Multilingual Metasearch Issues - Searching, Finding, and Archiving Data of the World
Michael McKenna, Advanced Technology Group, California Digital Library, University of California Office of the President, USA

Intended Audience: Software Engineers, Systems Analysts, Testers, Web Designers

Session Level: Beginner, Intermediate

Libraries and museums have been cataloging and archiving creative, scholarly, and political works since before the time of the Greeks. In the Digital Age, institutions have been storing metadata about information for the past forty years or more. Even though standards exist, and have existed for some time, each institution may have chosen to store its information in different formats or encodings, may use different subsets of metadata, or different protocols to access the information.

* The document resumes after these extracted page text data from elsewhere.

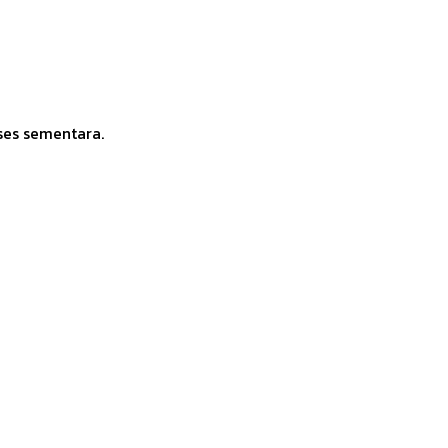
ses sementara.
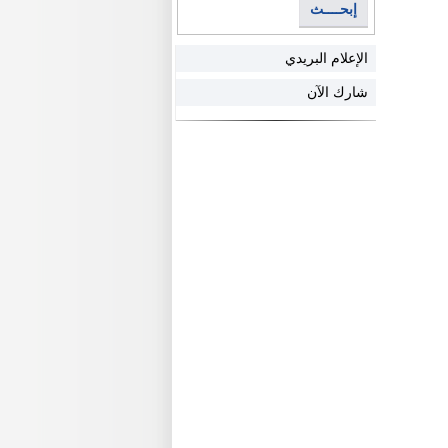
إبحــــث
الإعلام البريدي
شارك الآن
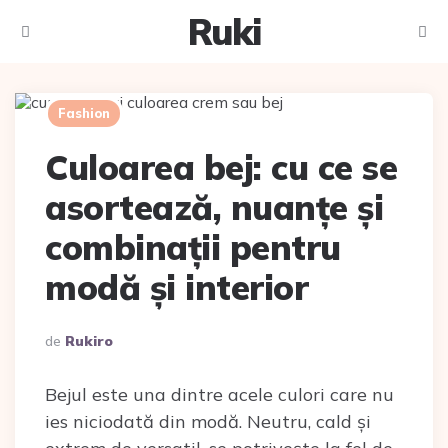
Ruki
Meniu
Caut
Fashion
Culoarea bej: cu ce se
asortează, nuanțe și
combinații pentru
modă și interior
Scris
De
Rukiro
De
Bejul este una dintre acele culori care nu
ies niciodată din modă. Neutru, cald și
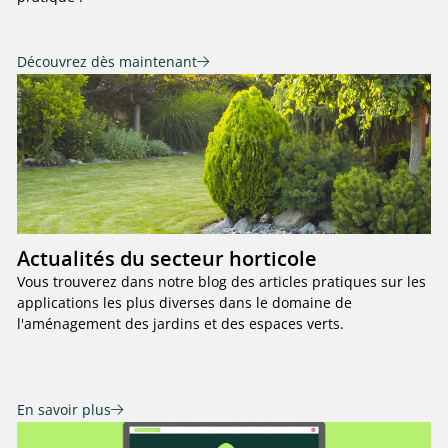
Découvrez dès maintenant
Actualités du secteur horticole
Vous trouverez dans notre blog des articles pratiques sur les
applications les plus diverses dans le domaine de
l'aménagement des jardins et des espaces verts.
En savoir plus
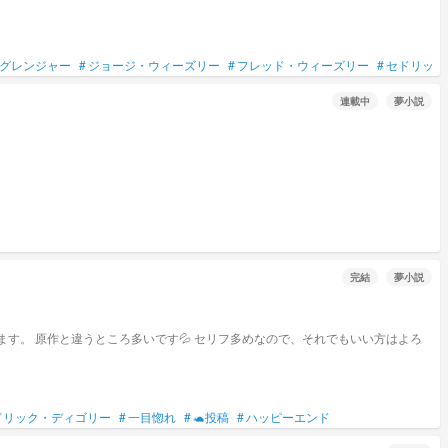
グレンジャー
#
ジョージ・ウィーズリー
#
フレッド・ウィーズリー
#
セドリック
連載中
夢小説
完結
夢小説
す。 原作と違うところ多いです💦 セリフ多めなので、それでもいい方はよろ
ドリック・ディゴリー
#
一目惚れ
#
🐢投稿
#
ハッピーエンド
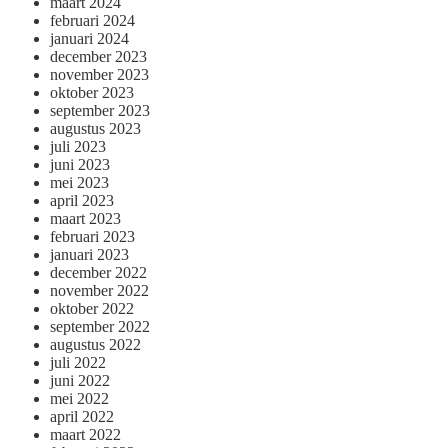
maart 2024
februari 2024
januari 2024
december 2023
november 2023
oktober 2023
september 2023
augustus 2023
juli 2023
juni 2023
mei 2023
april 2023
maart 2023
februari 2023
januari 2023
december 2022
november 2022
oktober 2022
september 2022
augustus 2022
juli 2022
juni 2022
mei 2022
april 2022
maart 2022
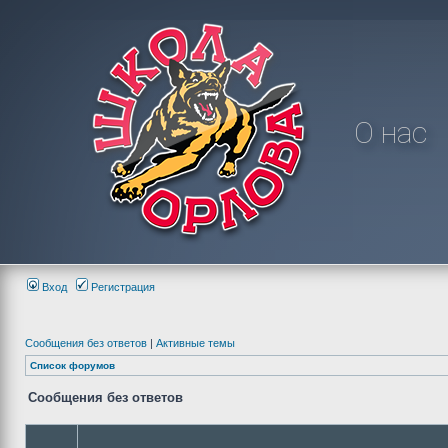
О нас
Вход
Регистрация
Сообщения без ответов
|
Активные темы
Список форумов
Сообщения без ответов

In order to allow federated metasearch (distributed searching) across multiple repositories physically owned and managed by different institutions, several problems must be overcome. This paper will discuss problems and solutions related to the California Digital Library (CDL) which links the libraries of several university campuses and museums, California public libraries, several hundred scholarly databases, and links to other institutions such as Stanford, MIT, and the Library of Congress. Among these problems are normalization of metadata, font rendering, protocol recognition, cross-language queries, and mixing legacy systems with web services.

In addition, we will take a look at emerging problems as the California Digital Library takes on the issues of archiving antiquities, oral histories, historical web sites, and non- textual digital media.